There's a musical motif named _Erlösung durch Liebe_ in one of his work as far as i know

Thanks a real lot, with love from the Netherlands


----------



## Mahlerian (Nov 27, 2012)

Joris said:


> Since Wagner is known to have redemption as a theme in his operas, I was wondering, and if anyone can help me with this i would be eternally grateful: are there any references in the music itself, so detached from the act(ion) of drama, that denote this redemption?
> 
> There's a musical motif named _Erlösung durch Liebe_ in one of his work as far as i know
> 
> Thanks a real lot, with love from the Netherlands


One thing to keep in mind is that for Wagner, the music and the drama were a single entity. The music describes and backs up the on-stage action, and connects it with the libretto. So, everything in the drama is reflected in the music. Also, while a number of "thematic catalogues" were published giving names to the various motifs, Wagner preferred not to do this, and the usage of some of the leitmotivs he used was more ambiguous than clear.

The motif you're referring to is from the Ring cycle, but I don't remember which one it is specifically. It's bound to be featured in the final immolation scene of Gotterdammerung, though. Similar themes (in the literary, not musical, sense) can be found in his other operas, though, including Der Fliegende Hollander and Tristan und Isolde, so it was definitely a preoccupation of his.


----------



## emiellucifuge (May 26, 2009)

The redemption through love motif in the ring appears twice: At the very end, and in Die Walkure when Sieglinde discovers she is pregant.
http://www.well.com/user/woodman/singthing/ring/Sounds/redemption.au


----------



## Mahlerian (Nov 27, 2012)

emiellucifuge said:


> The redemption through love motif in the ring appears twice: At the very end, and in Die Walkure when Sieglinde discovers she is pregant.
> http://www.well.com/user/woodman/singthing/ring/Sounds/redemption.au


Oh, I remember that one now.


----------



## emiellucifuge (May 26, 2009)

The same can be found in a little song Richard wrote for one of Cosima's birthdays:
http://thewagnerblog.com/wp-content/uploads/2012/03/Kinder2.pdf

Redemption through love is not really a good name for it though...


----------



## Joris (Jan 13, 2013)

Thanks, in his treatise Oper und Drama he wrote _Die Musik ist die erlösende und verwirklichende neue Sprache, _

So I shouldn't see this detached from the drama, or why would Wagner see music as redeeming?


----------



## Joris (Jan 13, 2013)

Here's the thing, Wagner said stuff like this more than once:

"music can never, in any union into which it might enter, cease to be the highest, most redemptive art" (Wagner 1888: vol. 5, 191)

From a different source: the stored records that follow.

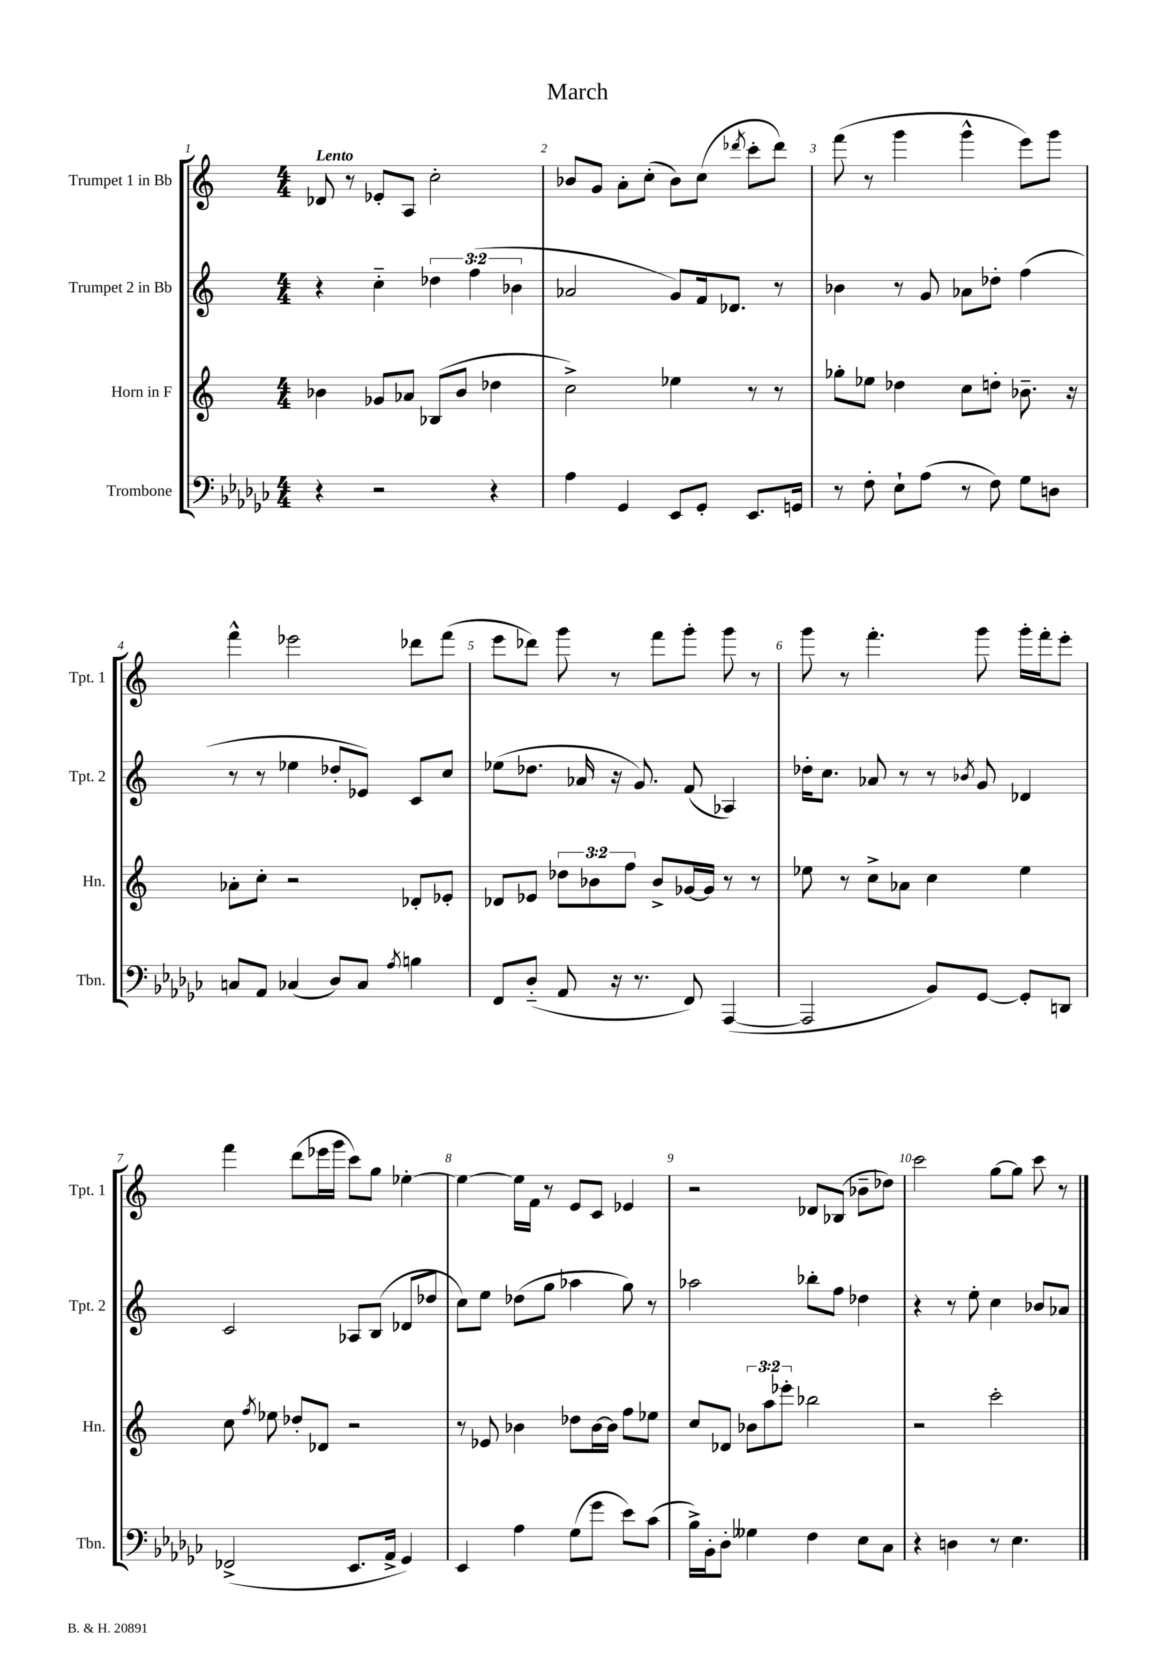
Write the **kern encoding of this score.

**kern	**kern	**kern	**kern
*staff4	*staff3	*staff2	*staff1
*clefF4	*clefG2	*clefG2	*clefG2
*k[b-e-a-d-g-c-]	*k[]	*k[]	*k[]
*M4/4	*M4/4	*M4/4	*M4/4
4r	4b-	4r	8d-
.	.	.	8r
2r	8g-	4cc'~	8e-'
.	8a-	.	8A
.	(8B-	6dd-	2cc'
.	8b-	.	.
.	.	(6ff	.
4r	4dd-	.	.
.	.	6b-	.
=	=	=	=
4A-	2cc^)	2a-	8b-
.	.	.	8g
4GG-	.	.	8a'
.	.	.	(8cc'
8EE-	4ee-	8g)	8b-)
8GG-'	.	16f	(8cc
.	.	8.d-	.
.	.	.	8qddd-
8.EE-	8r	.	8ccc'
.	8r	8r	8ddd-)
16GG	.	.	.
=	=	=	=
8r	8gg-'	4b-	(8fff
8F'	8ee-	.	8r
8E-`	4dd-	8r	4ggg
(8A-	.	8g	.
8r	8cc	8a-	4ggg^^
8F)	8dd'	8dd-'	.
8G-	8.b-~	(4ff	8eee)
8D	.	.	8ggg
.	16r	.	.
=	=	=	=
8C	8a-'	8r	4fff^^
8AA-	8cc'	8r	.
(4C-	2r	4ee-	2eee-
8D-)	.	8dd-'	.
8C-	.	8e-)	.
8qA-	.	.	.
4B	8d-'	8c	8ddd-
.	8e-'	8cc	(8fff
=	=	=	=
8FF	8d-	(8ee-	8eee
(8D-'~	8e-	8.dd-	8ddd-)
8AA-	12dd-	.	8ggg
.	.	16a-	.
.	12b-	.	.
16r	.	16r	8r
.	12ff	.	.
8.r	.	8.g)	.
.	8b-^	.	8fff
8FF)	[16g-	(8f	8ggg'
.	16g-]	.	.
([4AAA-	8r	4A-)	8ggg
.	8r	.	8r
=	=	=	=
2AAA-]	8ee-	16dd-'	8ggg
.	.	8.cc	.
.	8r	.	8r
.	8cc^	8a-	4.fff'
.	8a-	8r	.
8BB-)	4cc	8r	.
.	.	8qb-	.
[8GG-	.	8g	8ggg
8GG-']	4ee-	4d-	16ggg'
.	.	.	16fff'
8DD	.	.	8eee'
=	=	=	=
(2FF-^	8cc	2c	4fff
.	8qff	.	.
.	8ee-	.	.
.	8dd-'	.	(8ddd
.	8d-	.	16eee-
.	.	.	16ggg
8.EE-	2r	8A-	8ccc)
.	.	(8B	8gg
16AA-^	.	.	.
4GG-)	.	8d-	[4ee-'
.	.	8dd-	.
=	=	=	=
4EE-	8r	8cc)	4ee-_
.	8e-	8ee	.
4A-	4b-	(8dd-	16ee-]
.	.	.	16f
.	.	8gg	8r
(8G-	8dd-	4aa-	8e
8g-	[16b-	.	8c
.	16b-]	.	.
8e-)	8ff	8gg)	4e-
(8c-	8ee-	8r	.
=	=	=	=
16B-^)	8cc	2aa-	2r
16BB-'	.	.	.
8D-'	8d-	.	.
4G--	12b-	.	.
.	12aa	.	.
.	12eee-'	.	.
4F	2bb-	8bb-'	8d-
.	.	8ff	(8B-
8E-	.	4dd-	8b-~
8C-	.	.	8dd-)
=	=	=	=
4r	2r	4r	2ccc
4D	.	8r	.
.	.	8ee'	.
8r	2ccc'	4cc	[8gg
4.E-	.	.	8gg]
.	.	8b-	8ccc
.	.	8a-	8r
==	==	==	==
*-	*-	*-	*-
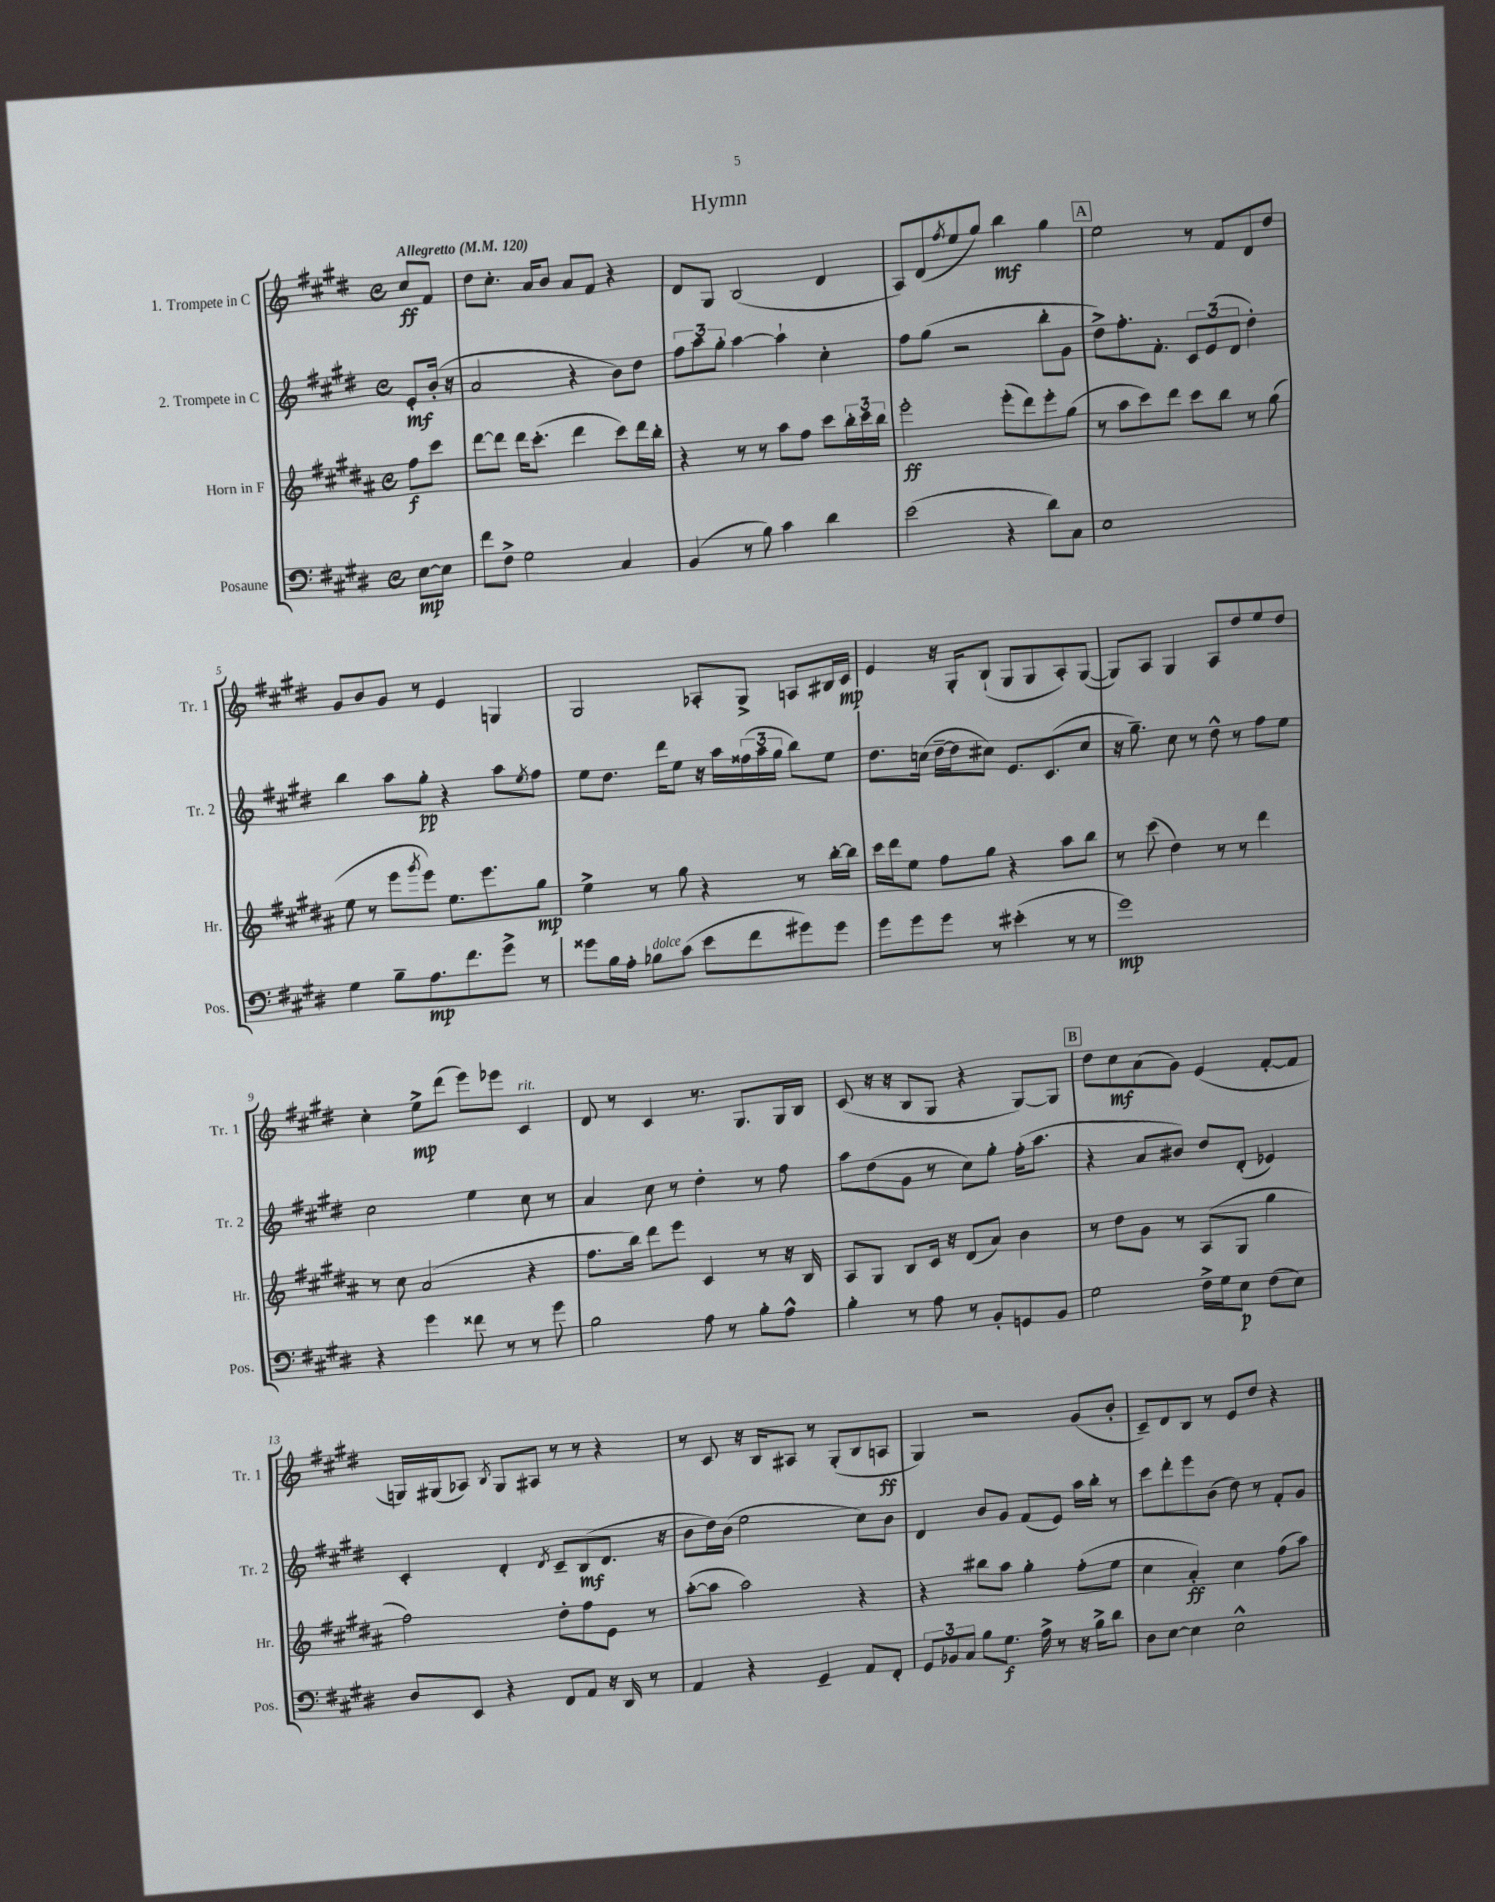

But how is music _itself_ redeeming, what redeeming characteristics does it have? Can anybody perhaps help me with explaining this a little (then I will look up some more literature myself).
Thanks a real lot


----------



## emiellucifuge (May 26, 2009)

Ah, well if that is what you mean then you are looking at it the wrong way.

If you really want to know why music is redemptive then you must read this book:








But here is a quick overview:
http://users.belgacom.net/wagnerlibrary/articles/ney48218.htm


----------



## Joris (Jan 13, 2013)

Thanks a real lot for those links  That's very helpful
I feel kinda stupid now, but when I read that Wagner said 'music is the redeeming art', I thought i could see it separate or something


----------